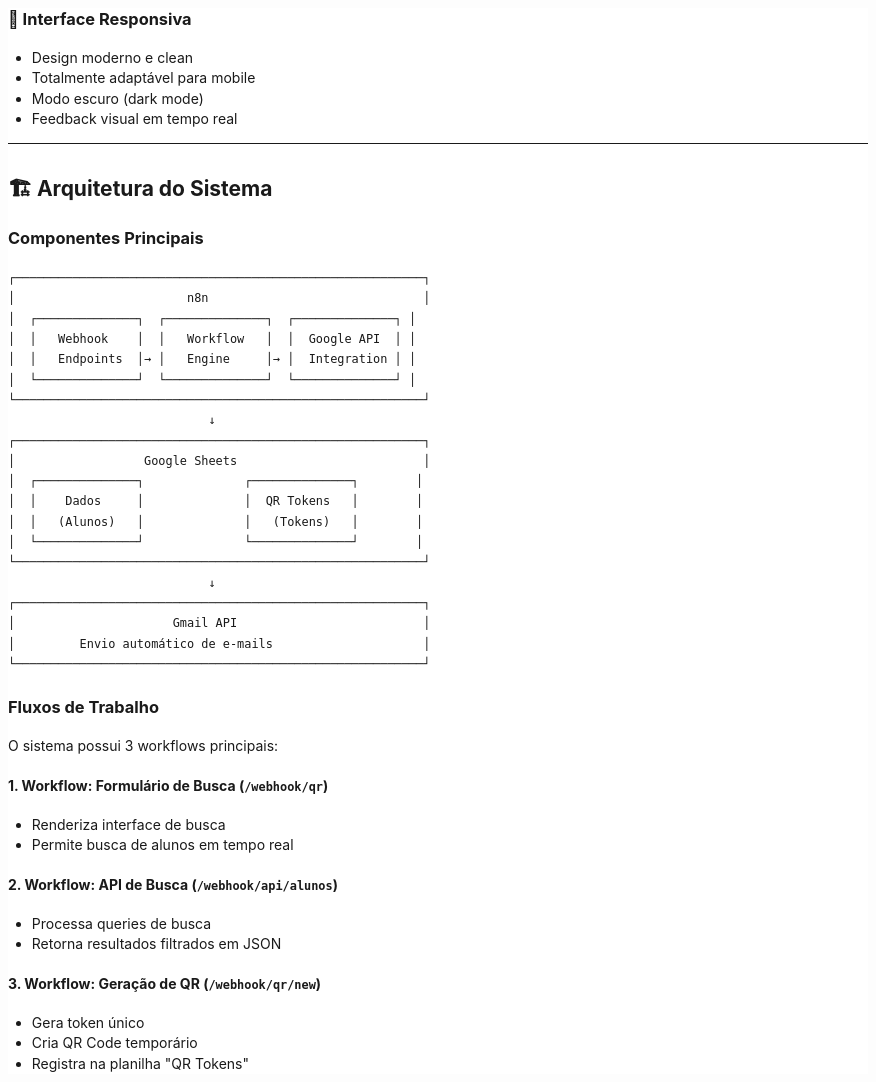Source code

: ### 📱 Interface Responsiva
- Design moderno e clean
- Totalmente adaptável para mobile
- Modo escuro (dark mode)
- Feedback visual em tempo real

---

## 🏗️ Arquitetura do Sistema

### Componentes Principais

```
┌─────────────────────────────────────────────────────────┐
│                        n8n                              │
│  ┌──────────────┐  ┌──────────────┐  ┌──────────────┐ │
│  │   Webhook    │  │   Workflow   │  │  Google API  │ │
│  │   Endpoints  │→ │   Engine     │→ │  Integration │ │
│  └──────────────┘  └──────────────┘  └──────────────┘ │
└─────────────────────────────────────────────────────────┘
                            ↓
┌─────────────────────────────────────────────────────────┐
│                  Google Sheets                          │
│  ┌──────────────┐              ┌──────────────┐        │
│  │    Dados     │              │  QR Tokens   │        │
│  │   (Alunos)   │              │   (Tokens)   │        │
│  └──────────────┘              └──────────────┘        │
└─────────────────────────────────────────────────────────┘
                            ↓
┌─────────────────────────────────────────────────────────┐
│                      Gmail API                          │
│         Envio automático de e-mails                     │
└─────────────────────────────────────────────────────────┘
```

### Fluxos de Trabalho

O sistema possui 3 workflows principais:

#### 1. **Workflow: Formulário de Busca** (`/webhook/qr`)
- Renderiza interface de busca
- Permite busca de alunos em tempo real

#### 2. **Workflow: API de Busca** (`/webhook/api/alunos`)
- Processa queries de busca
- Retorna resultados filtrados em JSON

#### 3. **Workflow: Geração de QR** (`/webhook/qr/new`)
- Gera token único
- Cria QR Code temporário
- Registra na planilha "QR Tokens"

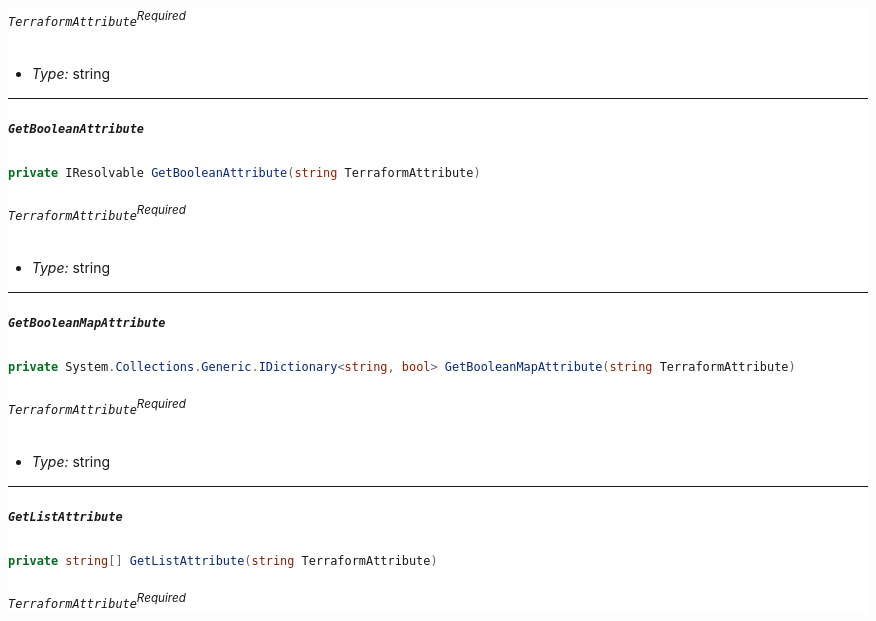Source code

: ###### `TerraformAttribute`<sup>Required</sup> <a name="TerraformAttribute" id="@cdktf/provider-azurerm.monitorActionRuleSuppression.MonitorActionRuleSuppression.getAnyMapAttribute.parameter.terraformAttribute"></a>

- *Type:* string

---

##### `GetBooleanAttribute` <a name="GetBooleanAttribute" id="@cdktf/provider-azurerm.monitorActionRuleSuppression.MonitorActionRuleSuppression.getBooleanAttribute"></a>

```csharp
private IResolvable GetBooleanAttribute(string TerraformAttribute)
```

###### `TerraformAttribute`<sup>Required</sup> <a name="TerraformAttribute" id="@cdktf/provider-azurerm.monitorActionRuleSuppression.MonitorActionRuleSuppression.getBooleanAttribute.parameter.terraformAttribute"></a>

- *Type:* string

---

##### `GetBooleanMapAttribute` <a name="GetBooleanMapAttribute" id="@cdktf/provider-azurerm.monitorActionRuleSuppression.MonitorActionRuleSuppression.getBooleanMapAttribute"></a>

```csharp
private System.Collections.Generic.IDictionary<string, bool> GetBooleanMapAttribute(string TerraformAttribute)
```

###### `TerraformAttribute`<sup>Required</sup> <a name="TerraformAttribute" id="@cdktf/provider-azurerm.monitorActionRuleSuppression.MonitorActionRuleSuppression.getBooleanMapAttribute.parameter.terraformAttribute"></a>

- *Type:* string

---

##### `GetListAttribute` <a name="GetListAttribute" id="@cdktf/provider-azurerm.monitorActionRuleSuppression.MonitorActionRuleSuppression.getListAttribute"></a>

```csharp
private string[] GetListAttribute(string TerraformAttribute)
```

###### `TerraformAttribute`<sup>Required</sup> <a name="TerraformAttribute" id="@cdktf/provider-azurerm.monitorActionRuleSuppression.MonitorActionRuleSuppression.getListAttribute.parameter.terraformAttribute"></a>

• _WORK INSTRUCTION_: Wherever the string "real" occurs in the listing, return the line it sits on.

• _TASK ANSWER_:
- Feedback visual em tempo real
- Permite busca de alunos em tempo real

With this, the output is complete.